Wednesday, September 27, 2006

And Why Not

Currently, birding for me is a pause; a break in the action of daily life. It’s the white space between the notes that define the music. It functions well in that capacity, particularly when I’ve been around folks who think wearing a tie can actually improve what you do or what you say.
These are the kinds of people who allow societal pressures define what they call a normal life. And they grow up to become corporate CEOs and the like. Maybe even lawyers and NASCAR drivers. I take pleasure in knowing I’ll never be burdened with unearned income, or tangled in the lines of golden parachutes. You only need a parachute when you’re on the way down, right?
So if you pass up a chance to play golf and talk more about what you’ve been talking about, incessantly, since you ate the quiche this morning, you’re suspect. And if you say you’re going birding, they look at you, not often straight on, but out of the corner of their eye. Their heads turn a bit, trying to assess the danger level. Flight or fight?

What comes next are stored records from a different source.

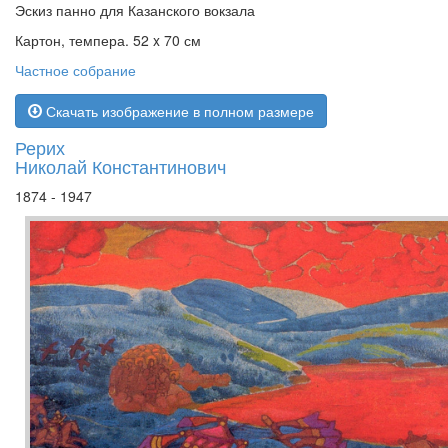
Эскиз панно для Казанского вокзала
Картон, темпера. 52 x 70 см
Частное собрание
Скачать изображение в полном размере
Рерих
Николай Константинович
1874 - 1947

Yesterday I had just finished a speaking gig in West Palm Beach and was heading for Loxahatchee National Wildlife Refuge and a few hours of birding. One of the conference attendees ambushed me in the lobby of the overly plush Breakers Hotel. I never saw him coming. His green cap with matching logo shirt and shorts proved to be great camouflage. He stood behind the potted plants used to make the inside of the place artificially look like the outside. Why do they do that, then go to great efforts to keep out the bugs and other creatures?
“Great talk this morning. Wanna join us for some golf?”
“Ah, thanks. Nope.”
“We’ve got room for one more. We’re playing on the Ocean (something) course this afternoon.”
They never listen to your first answer.
“No, thanks. I’m going birding.”
And there was that look. He wanted to be sure no one saw him talking with a birder—whatever that was, or is.
“Aaaa, like bird watching? Why would you want to go out in this heat [96 degrees] and watch birds?”
The greatest of all philosophical questions—why.
And it’s so easily answered with the greatest of all philosophical answers—why not.
I had a lot of smart-ass answers I could have used, such as, you’re going to go hit a little white ball around in this heat … That kind of stuff.
I’ve learned that just saying “why not” is usually enough. It gives the asker enough space to nod his head and slip away, feeling like he won the discussion, which is what it’s all about for these corporate-leader types—winning.
This guy didn’t cave. He hadn’t grappled to the top of his corporate heap by not knowing all the answers. “So, what do you expect to see out there?”
Hmmm. Was this an opportunity to educate, or just some dude passing time, waiting for a more likely golfing prospect?
Let’s educate, I thought. “Well, Loxahatchee is about the only place you can still find the endangered Snail Kite,” I said in my most pleasant, instructional tone of voice.
Oops, that did it. His eyes narrowed. He furtively glanced around, kind of bird-like. Still, he couldn’t let it go. “A bird called a snail?”
I could pull out the field guide … No, let’s quit wasting time. Go directly to smart-ass. “Nope. The bird is a kite. It eats snails. Apple snails, actually.”
Now he was cooked. He had to get in the last word, however. That’s what bosses do best. He knew he was dealing with someone who was loosely wrapped; potentially dangerous. “Ya know, none of those words make a bit of sense if you’re really talking about birds.”
I just grinned, raised my shoulders and bid him a tolerable day on the course.
He certainly made my day. So, maybe I bird to be able to have a bit of fun with corporate leaders.